[Stored data entries]
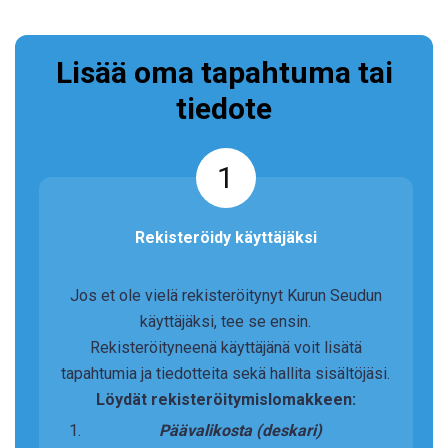
Lisää oma tapahtuma tai
tiedote
1
Rekisteröidy käyttäjäksi
Jos et ole vielä rekisteröitynyt Kurun Seudun
käyttäjäksi, tee se ensin.
Rekisteröityneenä käyttäjänä voit lisätä
tapahtumia ja tiedotteita sekä hallita sisältöjäsi.
Löydät rekisteröitymislomakkeen:
Päävalikosta (deskari)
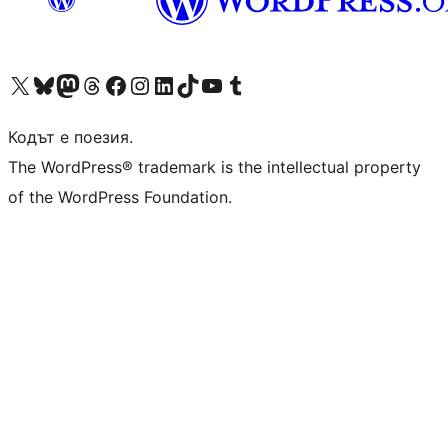
Visit our X (formerly Twitter) account
Visit our Bluesky account
Visit our Mastodon account
Visit our Threads account
Посетете нашата страница във Facebook
Посетете нашия профил в Instagram
Посетете нашия профил в LinkedIn
Visit our TikTok account
Visit our YouTube channel
Visit our Tumblr account
Кодът е поезия.
The WordPress® trademark is the intellectual property
of the WordPress Foundation.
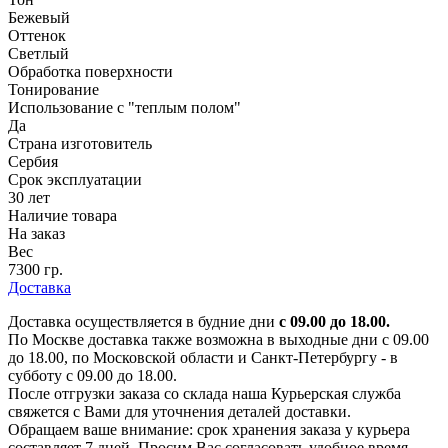
Бежевый
Оттенок
Светлый
Обработка поверхности
Тонирование
Использование с "теплым полом"
Да
Страна изготовитель
Сербия
Срок эксплуатации
30 лет
Наличие товара
На заказ
Вес
7300 гр.
Доставка
Доставка осуществляется в будние дни
с 09.00 до 18.00.
По Москве доставка также возможна в выходные дни с 09.00
до 18.00, по Московской области и Санкт-Петербургу - в
субботу с 09.00 до 18.00.
После отгрузки заказа со склада наша Курьерская служба
свяжется с Вами для уточнения деталей доставки.
Обращаем ваше внимание: срок хранения заказа у курьера
составляет 7 дней. Просим Вас согласовать удобное время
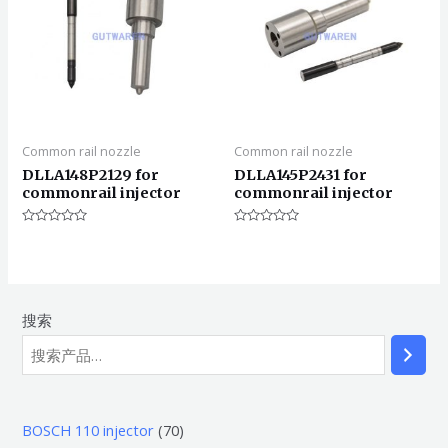
Common rail nozzle
Common rail nozzle
DLLA148P2129 for
DLLA145P2431 for
commonrail injector
commonrail injector
评
评
分
分
0
0
&sol;
&sol;
5
5
搜索
7
BOSCH 110 injector
70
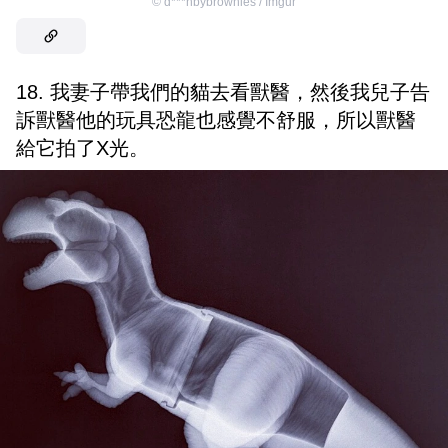
©
d***hbybrownies / Imgur
18. 我妻子帶我們的貓去看獸醫，然後我兒子告
訴獸醫他的玩具恐龍也感覺不舒服，所以獸醫
給它拍了X光。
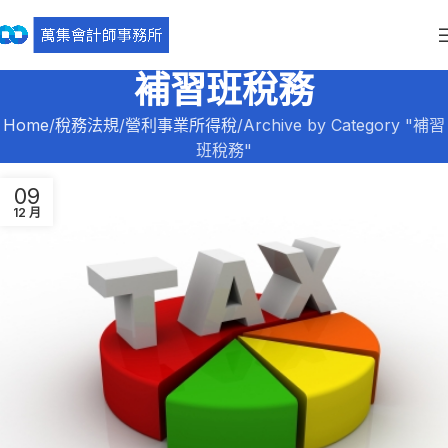
補習班稅務
Home
稅務法規
營利事業所得稅
Archive by Category "補習
班稅務"
09
12 月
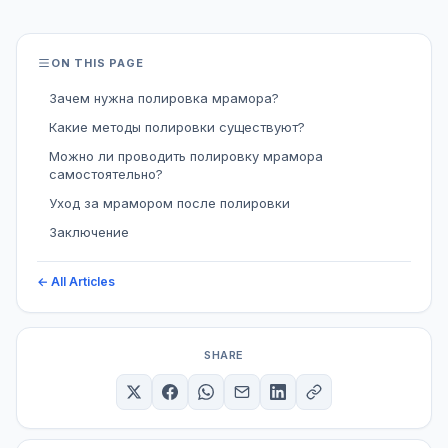
ON THIS PAGE
Зачем нужна полировка мрамора?
Какие методы полировки существуют?
Можно ли проводить полировку мрамора
самостоятельно?
Уход за мрамором после полировки
Заключение
← All Articles
SHARE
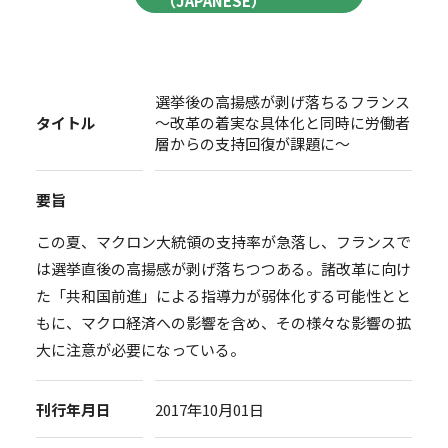
（JAPANESE）
選挙後の高揚感が剥げ落ちるフランス
タイトル
～改革の着実な具体化と同時に労働者
層からの支持回復が課題に～
要旨
この夏、マクロン大統領の支持率が急落し、フランスで
は選挙直後の高揚感が剥げ落ちつつある。諸改革に向け
た「共和国前進」による指導力が弱体化する可能性とと
もに、マクロ経済への影響を含め、その様々な影響の拡
大に注意が必要になっている。
刊行年月日
2017年10月01日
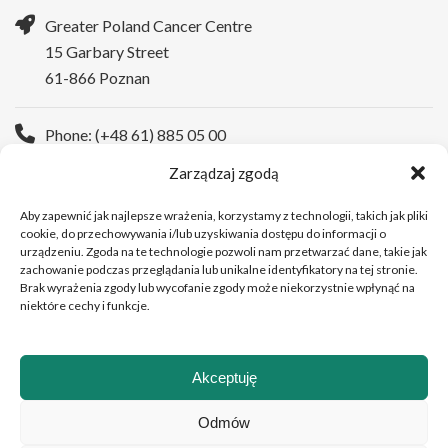
Greater Poland Cancer Centre
15 Garbary Street
61-866 Poznan
Phone: (+48 61) 885 05 00
Zarządzaj zgodą
WWW:
https://wco.pl/en
Aby zapewnić jak najlepsze wrażenia, korzystamy z technologii, takich jak pliki
cookie, do przechowywania i/lub uzyskiwania dostępu do informacji o
urządzeniu. Zgoda na te technologie pozwoli nam przetwarzać dane, takie jak
zachowanie podczas przeglądania lub unikalne identyfikatory na tej stronie.
Brak wyrażenia zgody lub wycofanie zgody może niekorzystnie wpłynąć na
niektóre cechy i funkcje.
Akceptuję
Copyright © 2026Greater Poland Cancer Centre
Odmów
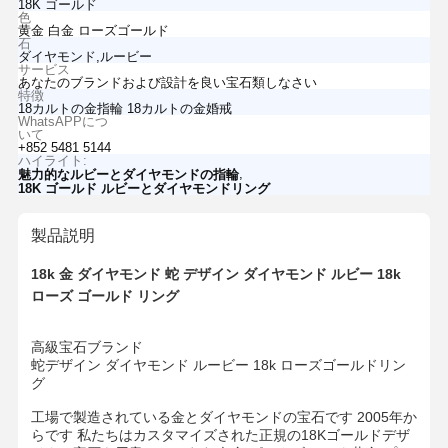
18K ゴールド
色
黄金 白金 ローズゴールド
石
ダイヤモンド,ルービー
サービス
あなたのブランドおよび設計を良い宝石類しなさい
特徴
18カルトの金指輪 18カルトの金婚戒
WhatsAPPにつ
いて
+852 5481 5144
ハイライト:
,
魅力的なルビーとダイヤモンドの指輪
18K ゴールド ルビーとダイヤモンドリング
製品説明
18k 金 ダイヤモンド 蛇 デザイン ダイヤモンド ルビー 18k
ローズ ゴールド リング
高級宝石ブランド
蛇デザイン ダイヤモンド ルービー 18k ローズゴールドリン
グ
工場で製造されている金とダイヤモンドの宝石です 2005年か
らです 私たちはカスタマイズされた正規の18Kゴールドデザ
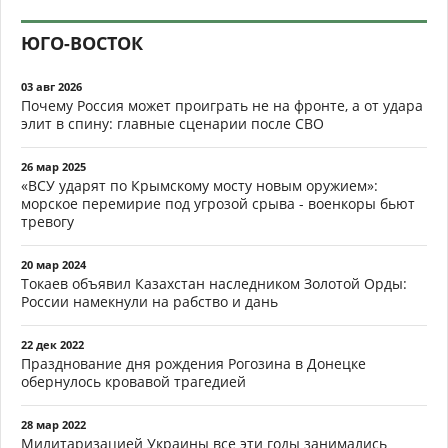
ЮГО-ВОСТОК
03 авг 2026
Почему Россия может проиграть не на фронте, а от удара
элит в спину: главные сценарии после СВО
26 мар 2025
«ВСУ ударят по Крымскому мосту новым оружием»:
морское перемирие под угрозой срыва - военкоры бьют
тревогу
20 мар 2024
Токаев объявил Казахстан наследником Золотой Орды:
России намекнули на рабство и дань
22 дек 2022
Празднование дня рождения Рогозина в Донецке
обернулось кровавой трагедией
28 мар 2022
Милитаризацией Украины все эти годы занимались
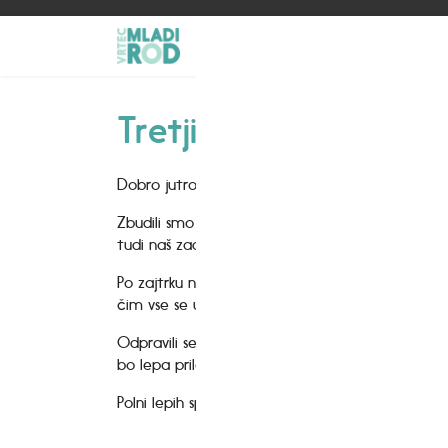
Tretji dan na kmetiji
Dobro jutro!
Zbudili smo se v megleno jutro, ki je kmetijo ovil
tudi naš zadnji na kmetiji.
Po zajtrku nas čakajo nova zanimiva doživetja. O
čim vse se ukvarja in kako poteka njegov vsakda
Odpravili se bomo tudi na ogled mlina, kjer bomo
bo lepa priložnost za nova znanja in izkušnje iz p
Polni lepih spominov, novih doživetij in prijetnih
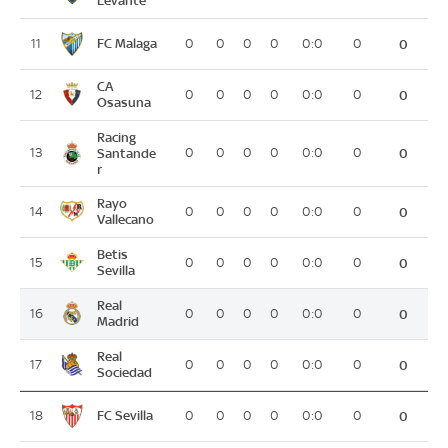
FC Malaga
11
0
0
0
0
0:0
0
0
CA
12
0
0
0
0
0:0
0
0
Osasuna
Racing
13
Santande
0
0
0
0
0:0
0
0
r
Rayo
14
0
0
0
0
0:0
0
0
Vallecano
Betis
15
0
0
0
0
0:0
0
0
Sevilla
Real
16
0
0
0
0
0:0
0
0
Madrid
Real
17
0
0
0
0
0:0
0
0
Sociedad
FC Sevilla
18
0
0
0
0
0:0
0
0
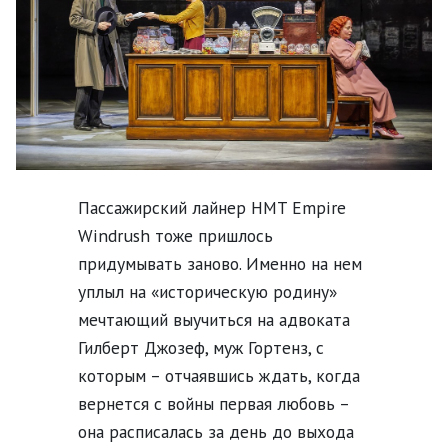
Пассажирский лайнер HMT Empire
Windrush тоже пришлось
придумывать заново. Именно на нем
уплыл на «историческую родину»
мечтающий выучиться на адвоката
Гилберт Джозеф, муж Гортенз, с
которым – отчаявшись ждать, когда
вернется с войны первая любовь –
она расписалась за день до выхода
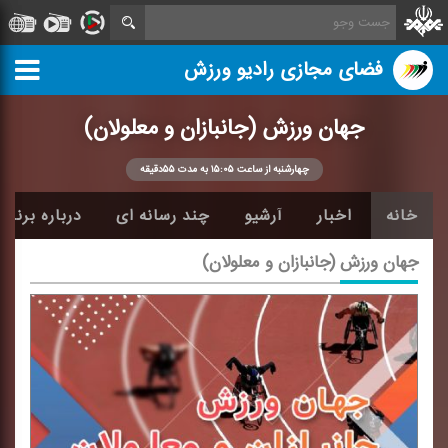
فضای مجازی رادیو ورزش
جهان ورزش (جانبازان و معلولان)
چهارشنبه از ساعت ۱۵:۰۵ به مدت ۵۵دقیقه
خانه
اخبار
آرشیو
چند رسانه ای
درباره برنامه
جهان ورزش (جانبازان و معلولان)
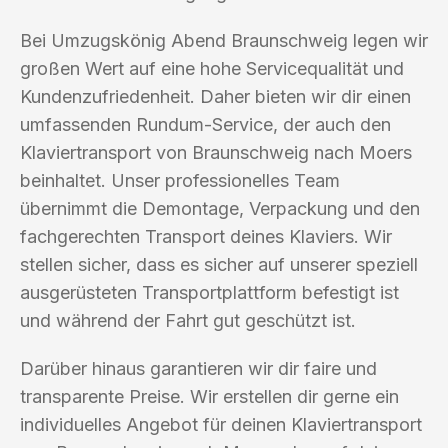
Bei Umzugskönig Abend Braunschweig legen wir
großen Wert auf eine hohe Servicequalität und
Kundenzufriedenheit. Daher bieten wir dir einen
umfassenden Rundum-Service, der auch den
Klaviertransport von Braunschweig nach Moers
beinhaltet. Unser professionelles Team
übernimmt die Demontage, Verpackung und den
fachgerechten Transport deines Klaviers. Wir
stellen sicher, dass es sicher auf unserer speziell
ausgerüsteten Transportplattform befestigt ist
und während der Fahrt gut geschützt ist.
Darüber hinaus garantieren wir dir faire und
transparente Preise. Wir erstellen dir gerne ein
individuelles Angebot für deinen Klaviertransport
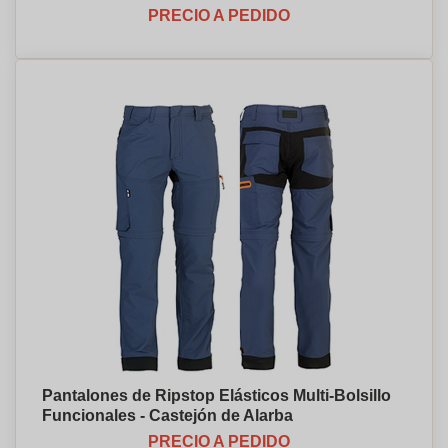
PRECIO A PEDIDO
Pantalones de Ripstop Elásticos Multi-Bolsillo
Funcionales - Castejón de Alarba
PRECIO A PEDIDO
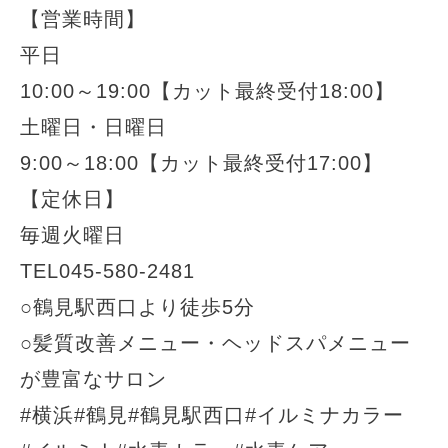
【営業時間】
平日
10:00～19:00【カット最終受付18:00】
土曜日・日曜日
9:00～18:00【カット最終受付17:00】
【定休日】
毎週火曜日
TEL045-580-2481
○鶴見駅西口より徒歩5分
○髪質改善メニュー・ヘッドスパメニュー
が豊富なサロン
#横浜#鶴見#鶴見駅西口#イルミナカラー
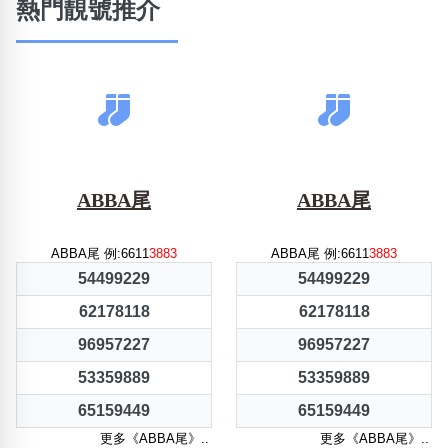
熱門靚號推介
ABBA尾
ABBA尾
ABBA尾 例:6611
3883
ABBA尾 例:6611
3883
54499229
54499229
62178118
62178118
96957227
96957227
53359889
53359889
65159449
65159449
更多《ABBA尾》..
更多《ABBA尾》..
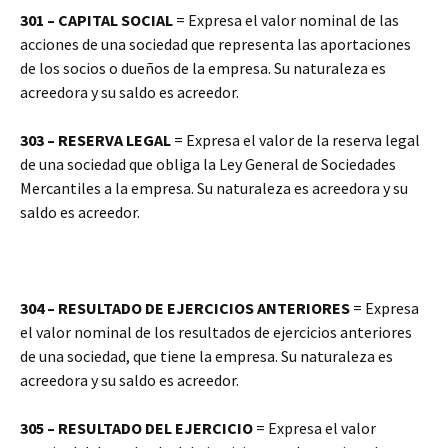
301 – CAPITAL SOCIAL
= Expresa el valor nominal de las
acciones de una sociedad que representa las aportaciones
de los socios o dueños de la empresa. Su naturaleza es
acreedora y su saldo es acreedor.
303 – RESERVA LEGAL
= Expresa el valor de la reserva legal
de una sociedad que obliga la Ley General de Sociedades
Mercantiles a la empresa. Su naturaleza es acreedora y su
saldo es acreedor.
304 – RESULTADO DE EJERCICIOS ANTERIORES
= Expresa
el valor nominal de los resultados de ejercicios anteriores
de una sociedad, que tiene la empresa. Su naturaleza es
acreedora y su saldo es acreedor.
305 – RESULTADO DEL EJERCICIO
= Expresa el valor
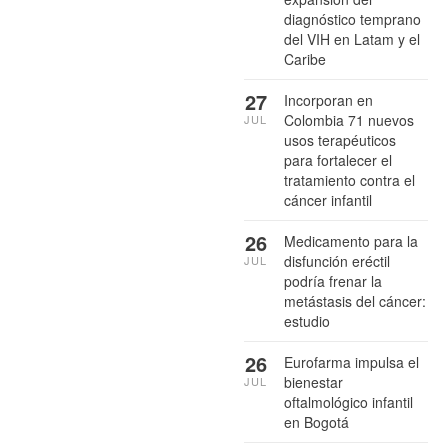
diagnóstico temprano
del VIH en Latam y el
Caribe
27
Incorporan en
Colombia 71 nuevos
JUL
usos terapéuticos
para fortalecer el
tratamiento contra el
cáncer infantil
26
Medicamento para la
disfunción eréctil
JUL
podría frenar la
metástasis del cáncer:
estudio
26
Eurofarma impulsa el
bienestar
JUL
oftalmológico infantil
en Bogotá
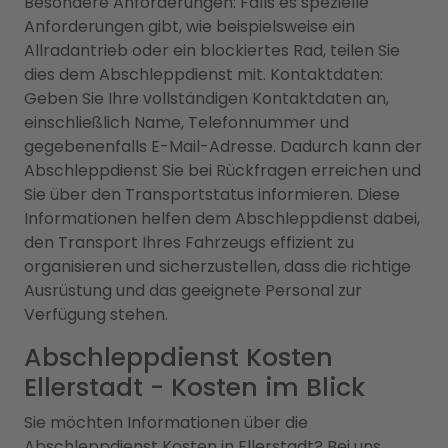
Besondere Anforderungen: Falls es spezielle
Anforderungen gibt, wie beispielsweise ein
Allradantrieb oder ein blockiertes Rad, teilen Sie
dies dem Abschleppdienst mit. Kontaktdaten:
Geben Sie Ihre vollständigen Kontaktdaten an,
einschließlich Name, Telefonnummer und
gegebenenfalls E-Mail-Adresse. Dadurch kann der
Abschleppdienst Sie bei Rückfragen erreichen und
Sie über den Transportstatus informieren. Diese
Informationen helfen dem Abschleppdienst dabei,
den Transport Ihres Fahrzeugs effizient zu
organisieren und sicherzustellen, dass die richtige
Ausrüstung und das geeignete Personal zur
Verfügung stehen.
Abschleppdienst Kosten
Ellerstadt - Kosten im Blick
Sie möchten Informationen über die
Abschleppdienst Kosten in Ellerstadt? Bei uns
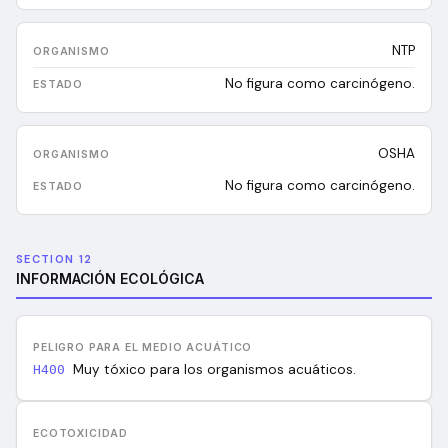
NTP
No figura como carcinógeno.
OSHA
No figura como carcinógeno.
SECTION 12
INFORMACIÓN ECOLÓGICA
PELIGRO PARA EL MEDIO ACUÁTICO
Muy tóxico para los organismos acuáticos.
H400
ECOTOXICIDAD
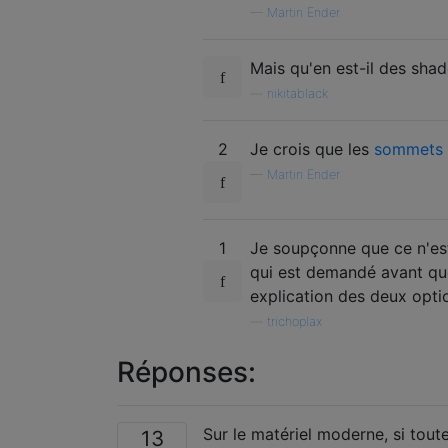
—
Martin Ender
Mais qu'en est-il des sha
—
nikitablack
2
Je crois que les
sommets s
—
Martin Ender
1
Je soupçonne que ce n'est 
qui est demandé avant qu
explication des deux opt
—
trichoplax
Réponses:
Sur le matériel moderne, si tou
13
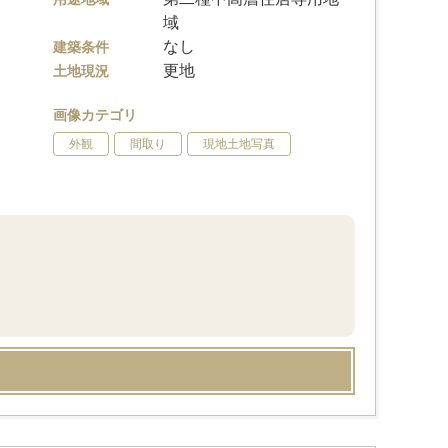
域
なし
建築条件
更地
土地現況
画像カテゴリ
外観
間取り
現地土地写真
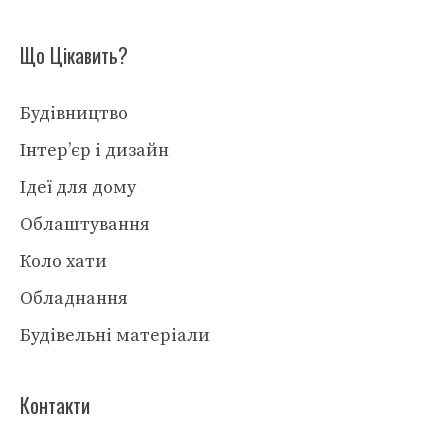
Що Цікавить?
Будівництво
Інтер’єр і дизайн
Ідеї для дому
Облаштування
Коло хати
Обладнання
Будівельні матеріали
Контакти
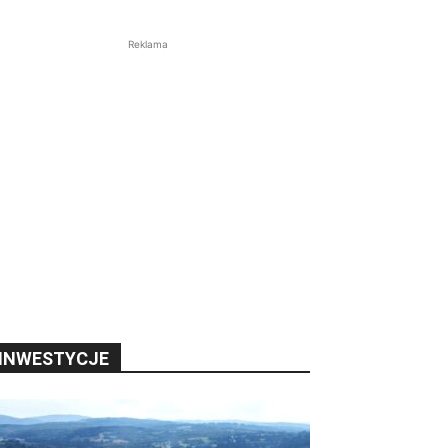
Reklama
INWESTYCJE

▶ [Try it] Excerpt from the records above: set down only the lines from the one that contains "Po zajtrku nas" through the one that contains "которым – отчаявшись ждать, когда", inclusive, word for word. Pictures stay out.

▶ [Answer box]
Po zajtrku nas čakajo nova zanimiva doživetja. O
čim vse se ukvarja in kako poteka njegov vsakda
Odpravili se bomo tudi na ogled mlina, kjer bomo
bo lepa priložnost za nova znanja in izkušnje iz p
Polni lepih spominov, novih doživetij in prijetnih
FC Malaga
11
0
0
0
0
0:0
0
0
CA
12
0
0
0
0
0:0
0
0
Osasuna
Racing
13
Santande
0
0
0
0
0:0
0
0
r
Rayo
14
0
0
0
0
0:0
0
0
Vallecano
Betis
15
0
0
0
0
0:0
0
0
Sevilla
Real
16
0
0
0
0
0:0
0
0
Madrid
Real
17
0
0
0
0
0:0
0
0
Sociedad
FC Sevilla
18
0
0
0
0
0:0
0
0
Пассажирский лайнер HMT Empire
Windrush тоже пришлось
придумывать заново. Именно на нем
уплыл на «историческую родину»
мечтающий выучиться на адвоката
Гилберт Джозеф, муж Гортенз, с
которым – отчаявшись ждать, когда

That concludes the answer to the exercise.